3. Preparations of peripheral blood smear.

Heparinized venous blood was obtained from the median canthus of the eye by the Pinkerton and Webber's method (1964) and smears were made on clean slide glass.

4. Preparation of pathological specimens.

Spleen, liver, mesenterium and mesenteric lymph nodes, thymus and axillary and inguinal lymph nodes were fixed with 10% formalin solution, processed, and stained preparations were made for pathological observation.

5. Staining.

The cells of peritoneal macrophage cultures, spleen cell cultures, bone marrow cultures, and peripheral blood smears were fixed with zenker-formalin solution and stained for acidfast bacillus by the method of Yang et al. (1968a). Pathological

preparations of spleen, liver, mesentery and mesenteric lymph nodes, thymus and axillary and inguinal lymph nodes were stained with hematoxylin-eosin and acid-fast stain. Preparations of bone marrow culture and peripheral blood smears were also stained with Wright stain.
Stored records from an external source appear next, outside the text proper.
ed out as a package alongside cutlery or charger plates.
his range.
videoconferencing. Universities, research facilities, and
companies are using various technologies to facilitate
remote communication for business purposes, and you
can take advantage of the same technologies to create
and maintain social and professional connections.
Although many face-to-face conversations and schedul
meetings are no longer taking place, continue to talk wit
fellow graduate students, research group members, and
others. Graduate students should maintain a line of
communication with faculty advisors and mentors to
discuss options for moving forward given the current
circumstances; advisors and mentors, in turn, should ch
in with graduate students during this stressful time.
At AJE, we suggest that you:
6. Determination of splenic index (S.I.).

Splenic indices were calculated by the method of Simonsen (1962) as indicated below:

S.I.=mean experimental relative spleen weight/mean control relative spleen weight (Relative spleen weight=spleen weight/body weight)

Conclusion

1. A total number of acid-fast bacillus per culture of peritoneal macrophages decreased logarithmically for 2 months following intraperitoneal inoculation of M. lepraemurium into mice, and then increased sharply after 3 months.

2. In spleen active multiplication of M. lepraemurium occurred 3 months after inoculation, but until then there was no indication of such multiplication of M. lepraemurium observed in this organ.
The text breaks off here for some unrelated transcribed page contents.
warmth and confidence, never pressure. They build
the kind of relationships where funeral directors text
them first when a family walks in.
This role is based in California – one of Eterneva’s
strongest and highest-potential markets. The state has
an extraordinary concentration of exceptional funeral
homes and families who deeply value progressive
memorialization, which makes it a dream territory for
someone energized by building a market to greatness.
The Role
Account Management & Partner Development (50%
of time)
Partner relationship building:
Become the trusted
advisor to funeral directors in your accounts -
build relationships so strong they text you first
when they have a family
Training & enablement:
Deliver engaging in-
3. It appeared that development of granulomas in the spleen was directly related to the phenomenon of splenomegaly. The granulomas consisted of aggregated masses of typical macrophages in which active multiplication of M. lepraemurium did occur.

4. Development of splenomegaly preceded active multiplication of M. lepraemurium in the spleen, and cultures of spleen macrophages made 4 months after inoculation exhibited significant proliferative activity in the tissue culture.
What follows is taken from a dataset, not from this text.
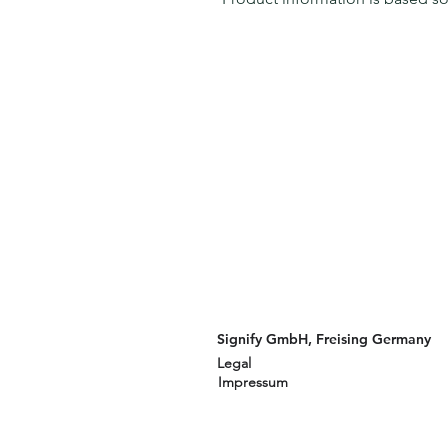
Signify GmbH, Freising Germany
Legal
Impressum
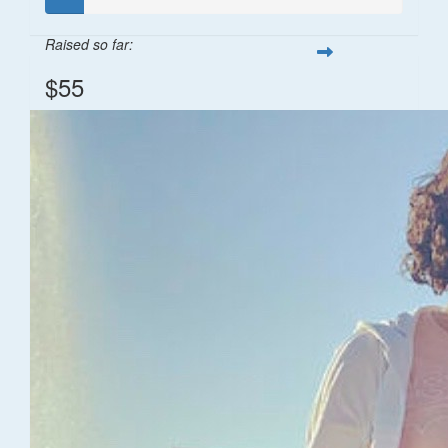
Raised so far:
$55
5. Infection of bone marrow cells was established very early and the extent of bone marrow involvement progressed steadily during the course of infection for 5 months. Nevertheless, bacillemia, in the form of either free acid-fast bacillus in

peripheral blood smear or acid-fast bacillus harboring moncoytic cells, were observed 3 months after intraperitoneal inoculation.

6. Certain differences were noted in the occurrence of leprotic lesions, the rate of their progresses, and the extent of multiplication of M.lepraemurium in liver, mesentery and mesenteric lymph nodes, thymus and axillary and inguinal lymph nodes. However, in later stages of the infection extensive developments of characteristic granulomas together with active multiplication of M. lepraemurium within the granulomas became manifest in all of the organs examined.